James Taranto, Wall Street Journal, June 17, 2011
{snip} As CBS News reports, it started when the U.S. Park Police “came upon” 22-year-old Yonathan Melaku wandering around Arlington National Cemetery, which was closed. “The Park Police then launched a search for a vehicle, which was found near the Pentagon.”
A search of the car turned up “no suspicious items,” but Melaku told the cops “that he was carrying explosive materials.” They checked his backpack and “found what appeared to be an unknown quantity of ammonium nitrate,” a chemical “that is widely used in fertilizers and can be used in explosives with the correct concentration.”
We learn from the CBS story that Melaku is a lance corporal in the Marine Reserves. The Associated Press adds that he is a naturalized American citizen, originally from Ethiopia. CBS also reports that “Melaku was carrying a notebook that contained the phrases ‘al Qaeda,’ ‘Taliban rules’ and ‘Mujahid defeated croatian forces’ when he was detained,” but “that the suspect is not thought to have been involved in a terrorist act or plot.”
{snip} We could only find one news organization that had the answer: Fox News Channel, which reports that Maliku is Muslim.

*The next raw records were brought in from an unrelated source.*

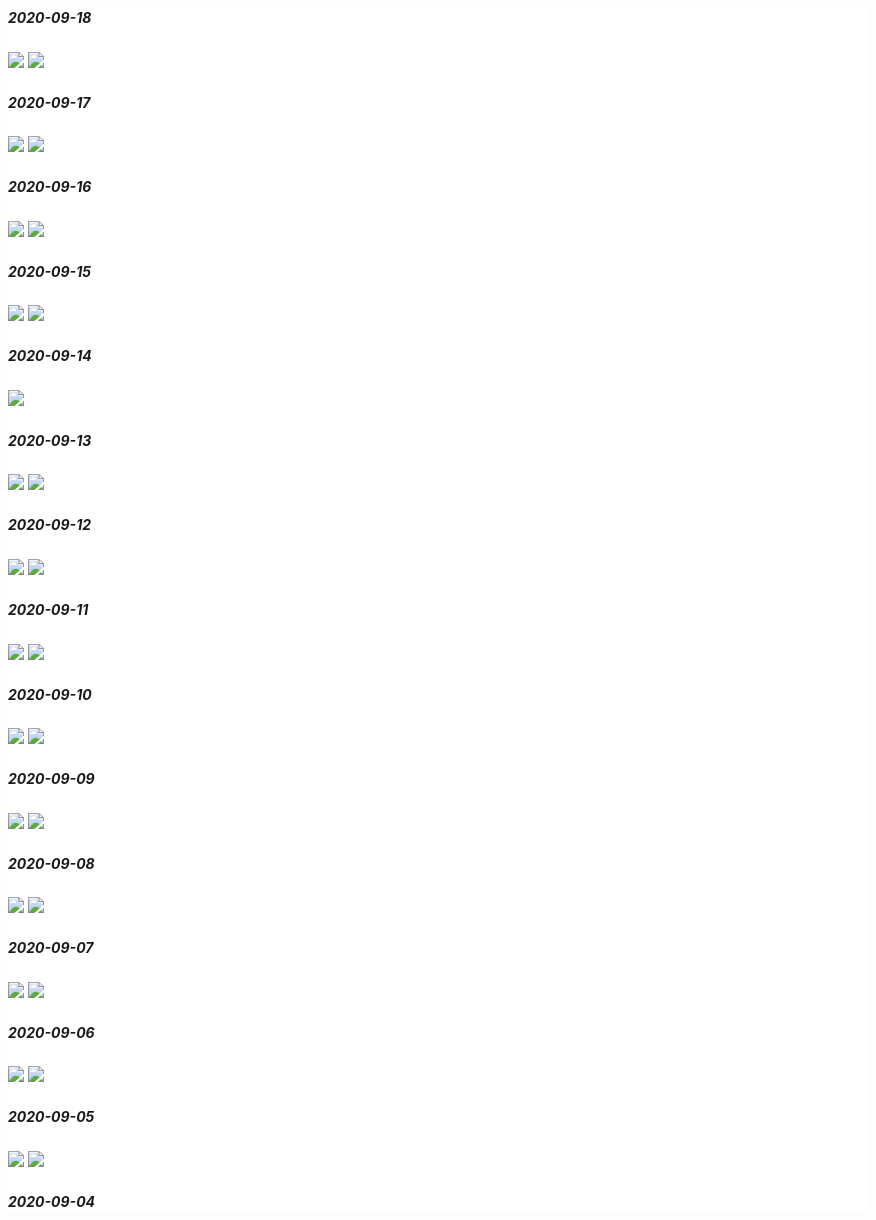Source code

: ##### 2020-09-18
![](//i0.hdslb.com/bfs/album/43d9b84ea90eb5c507d6d0bf024284ece7ac1e9a.png)
![](//i0.hdslb.com/bfs/album/3b828bd9b4ba9552fa783ba76db8f11dda0b4e57.png)
##### 2020-09-17
![](//i0.hdslb.com/bfs/album/86170c08a4b5485c22531944aa194938be4247cb.png)
![](//i0.hdslb.com/bfs/album/5925061fb99eb824539a7e8864f36c4f165e780f.png)
##### 2020-09-16
![](//i0.hdslb.com/bfs/album/779e97530e622c315b8c76156d7cd202d57a7c8f.png)
![](//i0.hdslb.com/bfs/album/6872a1e18f7383f54b44d89dcf55a4cd0416f317.png)
##### 2020-09-15
![](//i0.hdslb.com/bfs/album/c1909edbdc9f221fd7e7b19c843268af69168c14.png)
![](//i0.hdslb.com/bfs/album/75245165967c0097424784a33a54c3936a7ffb18.png)
##### 2020-09-14
![](//i0.hdslb.com/bfs/album/99c4a12354516c54ca38b086376fb5b84650097a.png)
##### 2020-09-13
![](//i0.hdslb.com/bfs/album/f92edb04cc2d3433c4470f4061759b2ab0bdf72c.png)
![](//i0.hdslb.com/bfs/album/86dd09a273879be041f3c595380524baabf2bc7f.png)
##### 2020-09-12
![](//i0.hdslb.com/bfs/album/b3f581030ac2449154981e8055a7586d727a3b14.png)
![](//i0.hdslb.com/bfs/album/1d53e96e6999f2ecdea1010d532a59b80a107d9b.png)
##### 2020-09-11
![](//i0.hdslb.com/bfs/album/b3f581030ac2449154981e8055a7586d727a3b14.png)
![](//i0.hdslb.com/bfs/album/f5049a1a794f495b7d4bd786a5df4259026333e2.png)
##### 2020-09-10
![](//i0.hdslb.com/bfs/album/afe1178c8165eb258ba74df10b9e2ca29517d835.png)
![](//i0.hdslb.com/bfs/album/2c834214c7bde67c283309658cdad53d4ff14aa0.png)
##### 2020-09-09
![](//i0.hdslb.com/bfs/album/ec67fd9fea96d7ac5fffa6b0f56b774437fd57b7.png)
![](//i0.hdslb.com/bfs/album/4ef653e44a412ba13edb3f3be343e9b491d0a955.png)
##### 2020-09-08
![](//i0.hdslb.com/bfs/album/df2654a355dbd70377962d25df01df5b7101a03d.png)
![](//i0.hdslb.com/bfs/album/a1087fad9c29a8ea51d5d7cae570bc17f40aadaf.png)
##### 2020-09-07
![](//i0.hdslb.com/bfs/album/18a68a9550019d3308ccd9aa1e5da98a6743f17a.png)
![](//i0.hdslb.com/bfs/album/a39208dee0a874fac9056f72dd4a1d8a1e1c1630.png)
##### 2020-09-06
![](//i0.hdslb.com/bfs/album/658a4230451e80ad6c675d5f4f3b72a573ec5011.png)
![](//i0.hdslb.com/bfs/album/d08ce7629b6bb22e0b3fdeca435e12d2031faa93.png)
##### 2020-09-05
![](//i0.hdslb.com/bfs/album/baf9e0365f2def010674b25f8e93ec3029cd3fad.png)
![](//i0.hdslb.com/bfs/album/32310a69345b6f3d1a0df57612f9a24156746e9a.png)
##### 2020-09-04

Now, it’s possible that Fox simply got a scoop here, but our guess is that this fact was omitted from the other reports because of the politically correct taboo against making a connection between Islam and terrorism. {snip}
{snip}
The typical justification for declining to identify criminal suspects as Muslim or black is that it is an effort to counter invidious stereotypes. We’re not sure it is even effective at that. {snip}
When news organizations evade facts that fit what they see as undesirable stereotypes, they train news consumers to fill in the blanks even when the stereotypes do not apply.